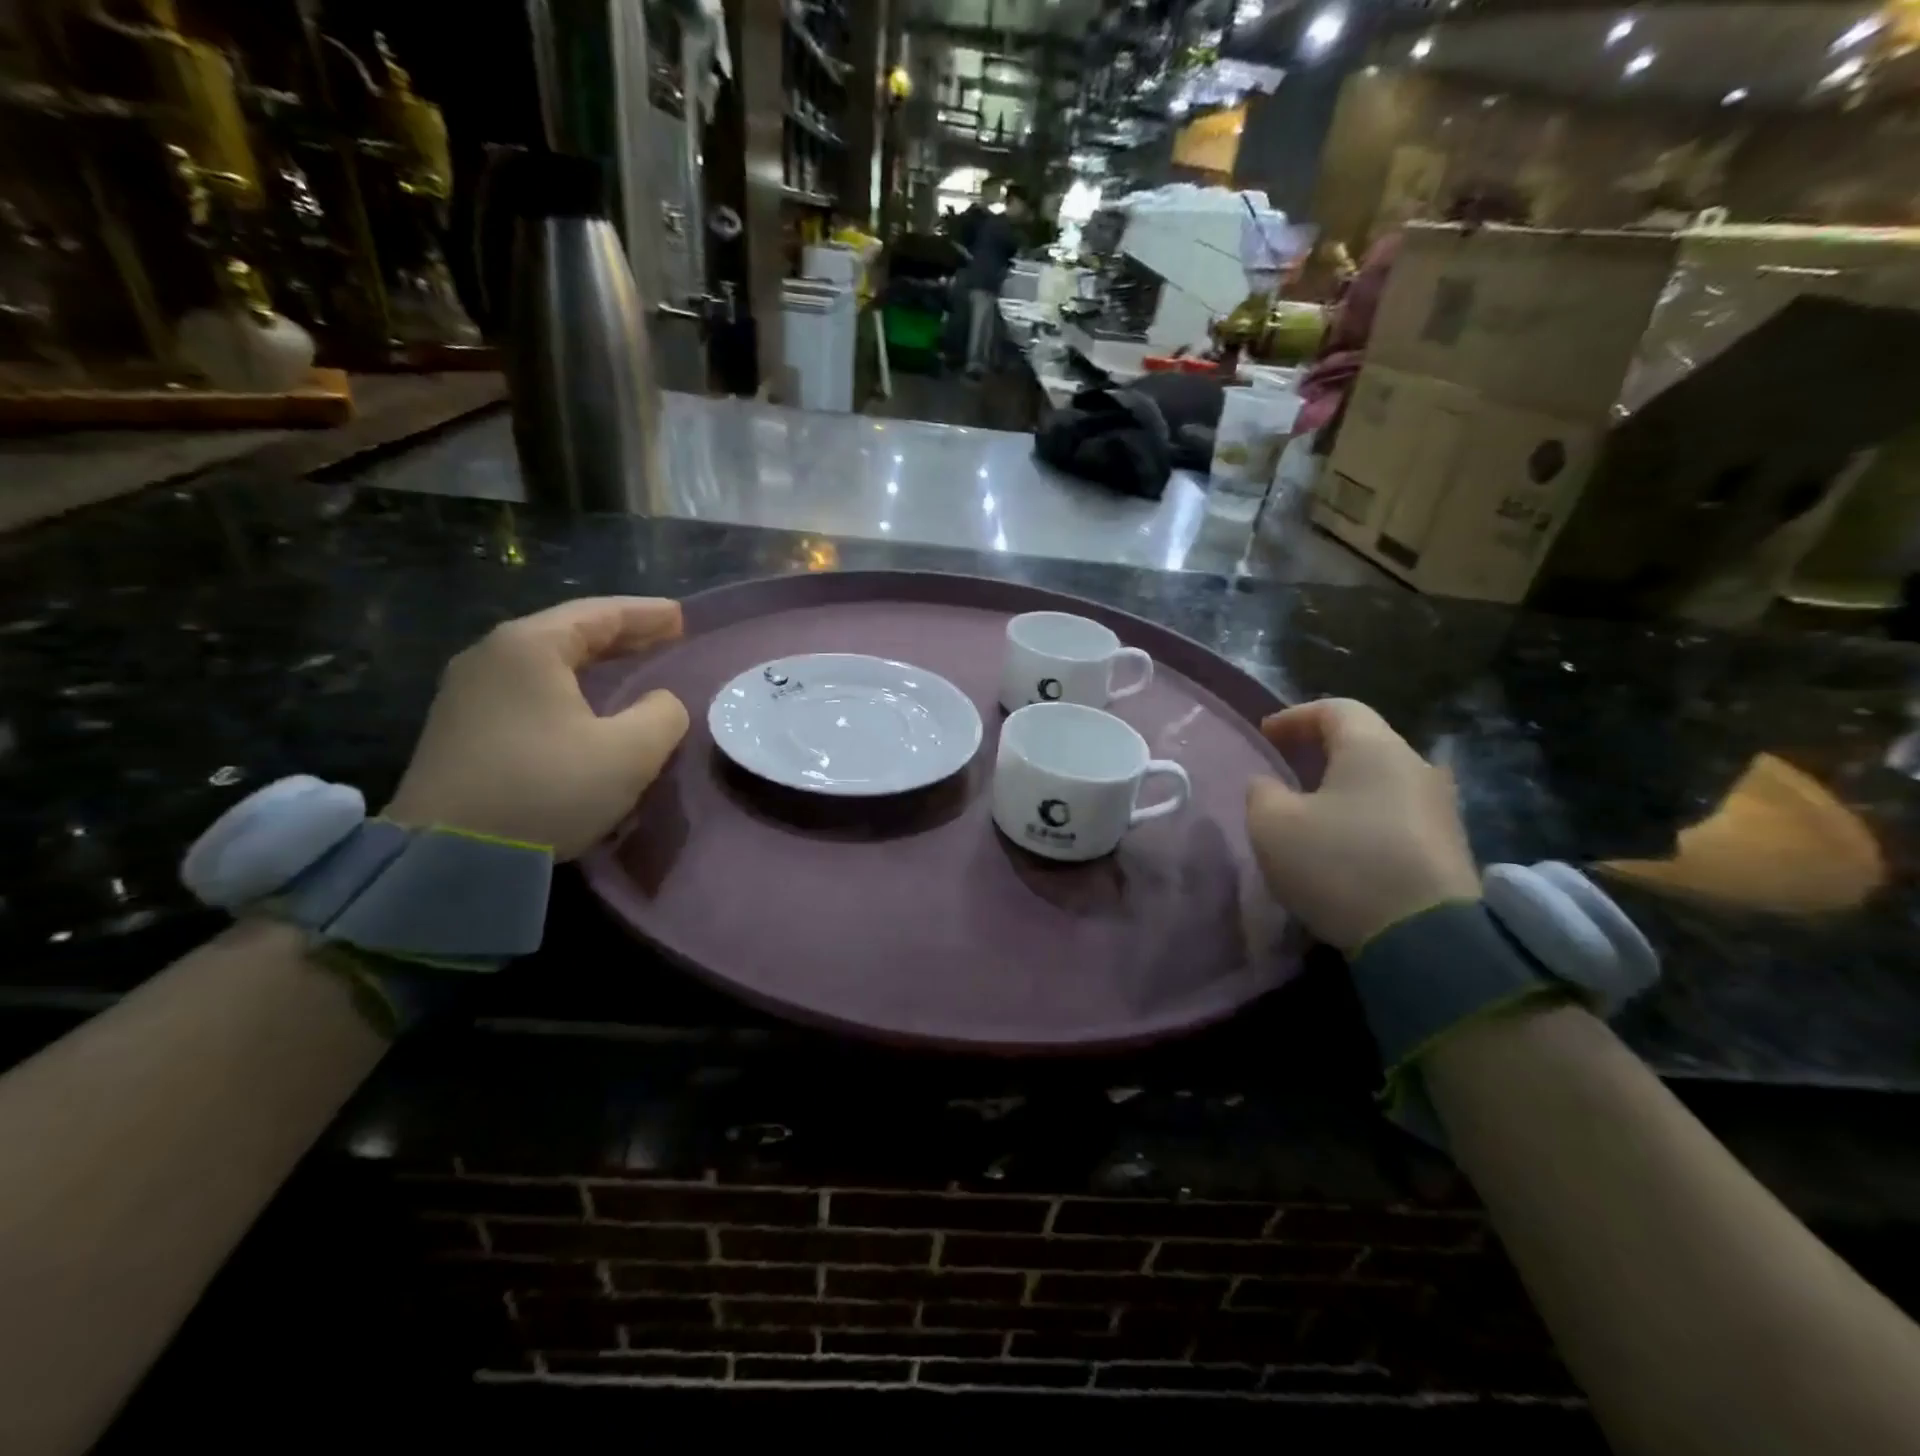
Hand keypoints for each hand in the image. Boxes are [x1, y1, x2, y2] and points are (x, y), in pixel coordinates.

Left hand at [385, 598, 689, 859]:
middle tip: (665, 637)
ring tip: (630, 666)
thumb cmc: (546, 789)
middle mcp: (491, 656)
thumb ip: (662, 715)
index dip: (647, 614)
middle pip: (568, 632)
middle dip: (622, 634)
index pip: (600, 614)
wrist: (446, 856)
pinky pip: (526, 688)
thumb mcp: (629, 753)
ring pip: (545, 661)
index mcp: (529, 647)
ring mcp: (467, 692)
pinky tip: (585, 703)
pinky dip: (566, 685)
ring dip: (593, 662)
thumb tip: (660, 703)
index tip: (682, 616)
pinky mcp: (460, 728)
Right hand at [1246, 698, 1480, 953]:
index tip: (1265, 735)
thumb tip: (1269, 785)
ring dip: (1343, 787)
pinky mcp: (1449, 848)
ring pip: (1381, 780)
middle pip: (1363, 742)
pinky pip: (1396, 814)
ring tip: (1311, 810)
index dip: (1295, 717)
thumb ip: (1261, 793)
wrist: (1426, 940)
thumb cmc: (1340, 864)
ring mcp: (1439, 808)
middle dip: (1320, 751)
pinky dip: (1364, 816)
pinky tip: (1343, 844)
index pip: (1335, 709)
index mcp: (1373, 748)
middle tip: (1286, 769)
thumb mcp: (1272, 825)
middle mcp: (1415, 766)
==
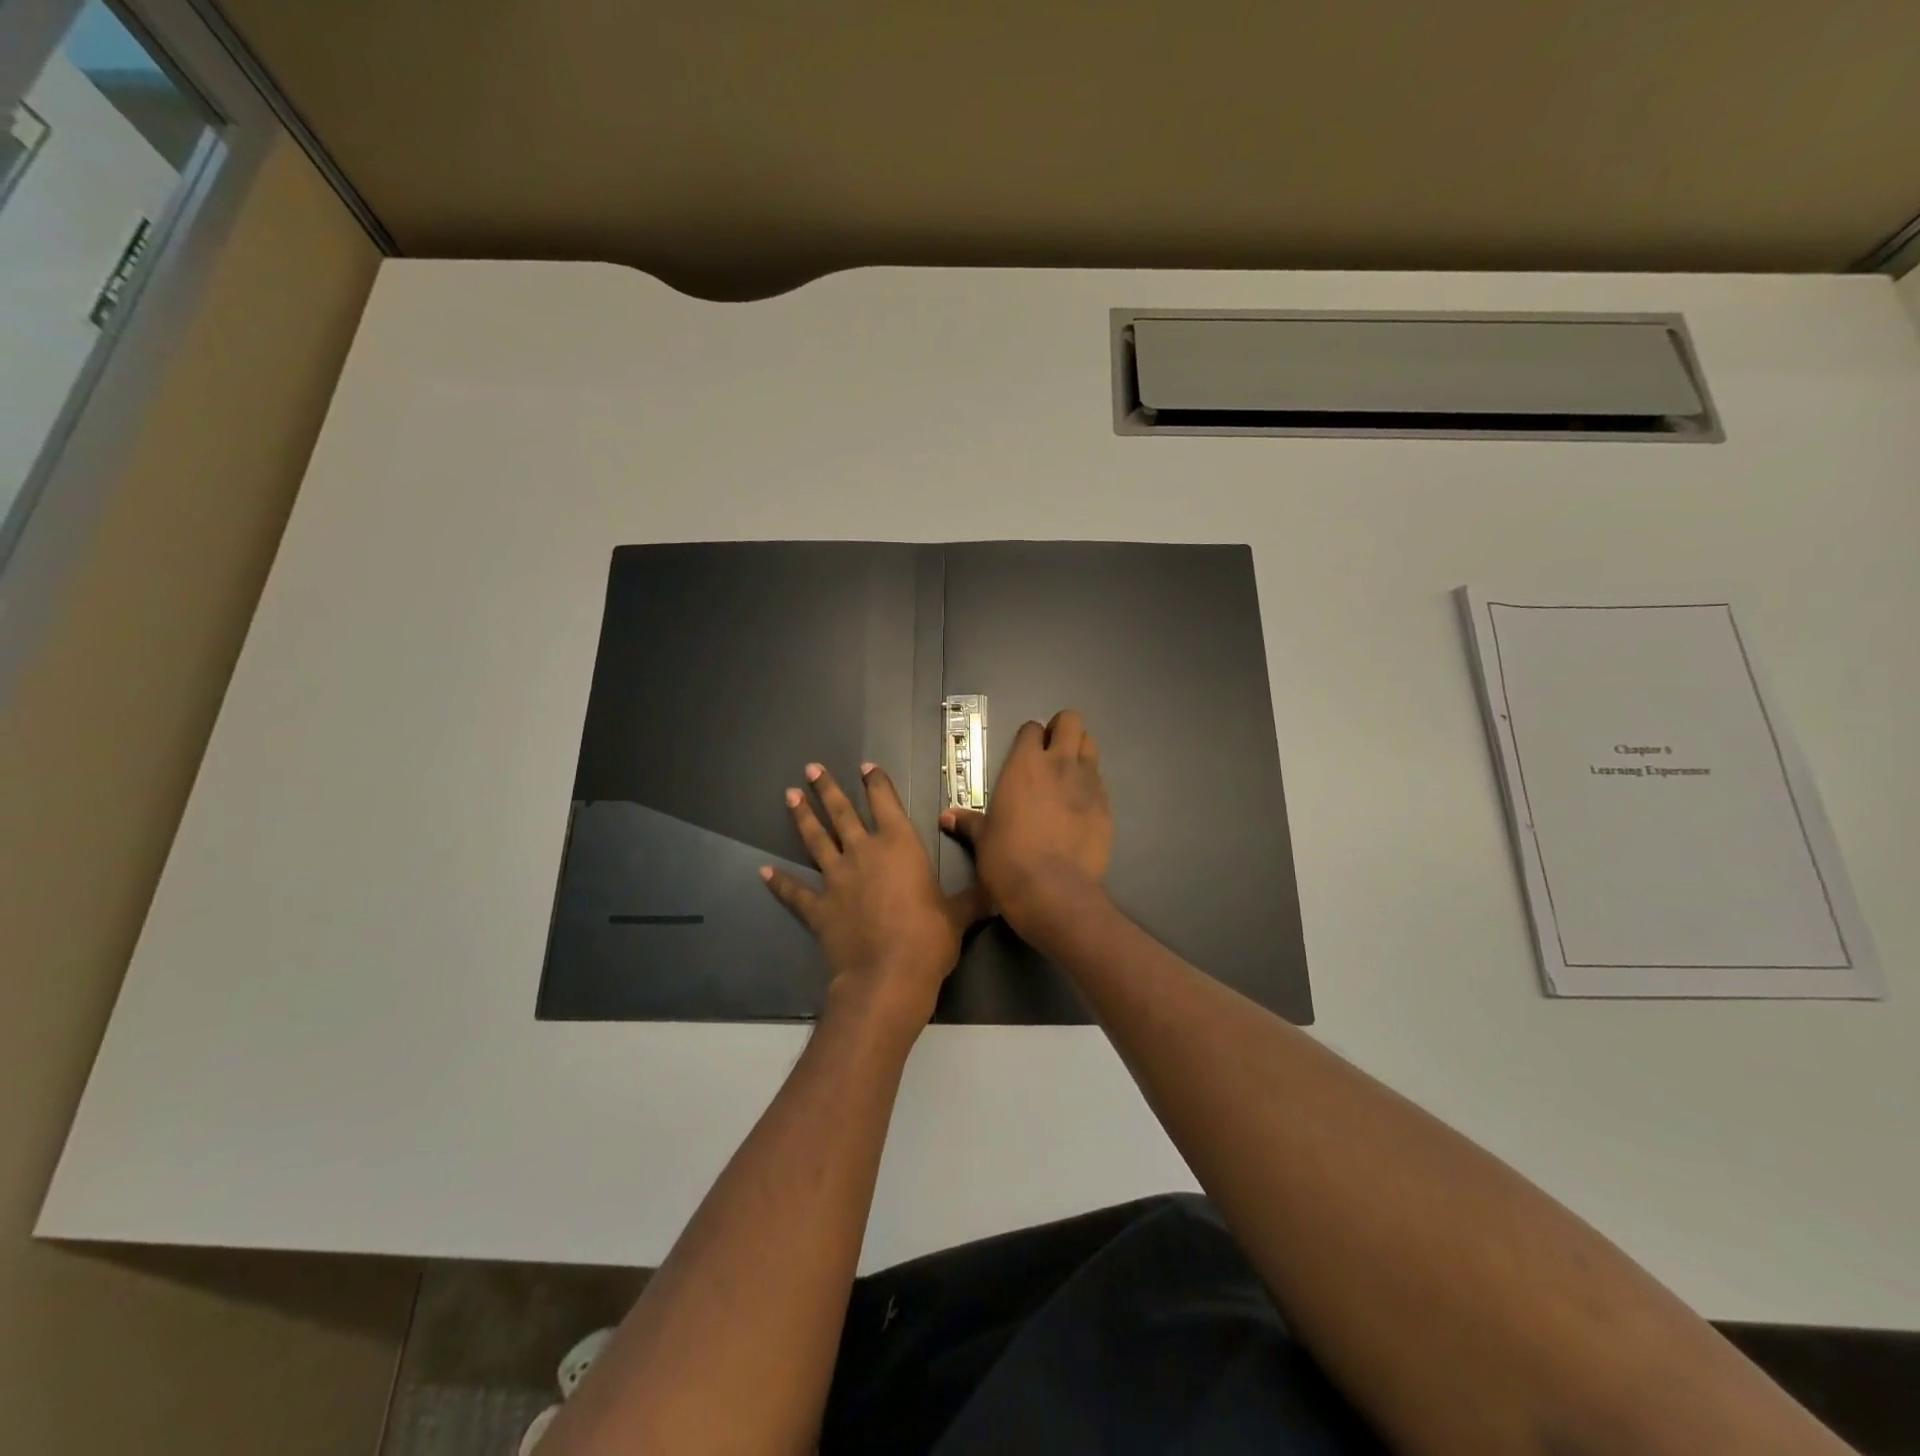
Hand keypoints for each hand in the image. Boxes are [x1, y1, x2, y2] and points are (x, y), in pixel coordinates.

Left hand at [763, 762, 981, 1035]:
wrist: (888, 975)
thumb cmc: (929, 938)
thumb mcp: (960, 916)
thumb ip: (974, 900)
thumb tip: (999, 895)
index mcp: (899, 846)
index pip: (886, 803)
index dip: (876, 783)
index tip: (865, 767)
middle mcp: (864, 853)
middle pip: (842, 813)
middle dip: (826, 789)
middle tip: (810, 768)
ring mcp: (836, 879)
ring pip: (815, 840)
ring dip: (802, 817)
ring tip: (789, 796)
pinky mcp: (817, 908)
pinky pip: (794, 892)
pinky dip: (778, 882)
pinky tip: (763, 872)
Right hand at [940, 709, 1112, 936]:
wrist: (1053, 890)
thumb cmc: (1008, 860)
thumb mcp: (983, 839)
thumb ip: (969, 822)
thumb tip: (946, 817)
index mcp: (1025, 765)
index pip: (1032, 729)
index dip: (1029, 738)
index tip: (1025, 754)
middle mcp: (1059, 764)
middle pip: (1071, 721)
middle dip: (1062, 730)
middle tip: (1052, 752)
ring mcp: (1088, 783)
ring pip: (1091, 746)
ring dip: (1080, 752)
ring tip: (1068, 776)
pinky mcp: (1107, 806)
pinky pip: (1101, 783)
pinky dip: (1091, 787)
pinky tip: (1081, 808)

What you should do:
In the listing above, locate the line containing "pinky tip: (1343, 844)" and the line containing "middle mcp: (1415, 766)", then transcribe both and every line between them verbatim.

Result of this exercise:
pinky tip: (1343, 844)
index pip: (1335, 709)
index mcp: (1373, 748)
middle tip: (1286, 769)
thumb mcp: (1272, 825)
middle mcp: (1415, 766)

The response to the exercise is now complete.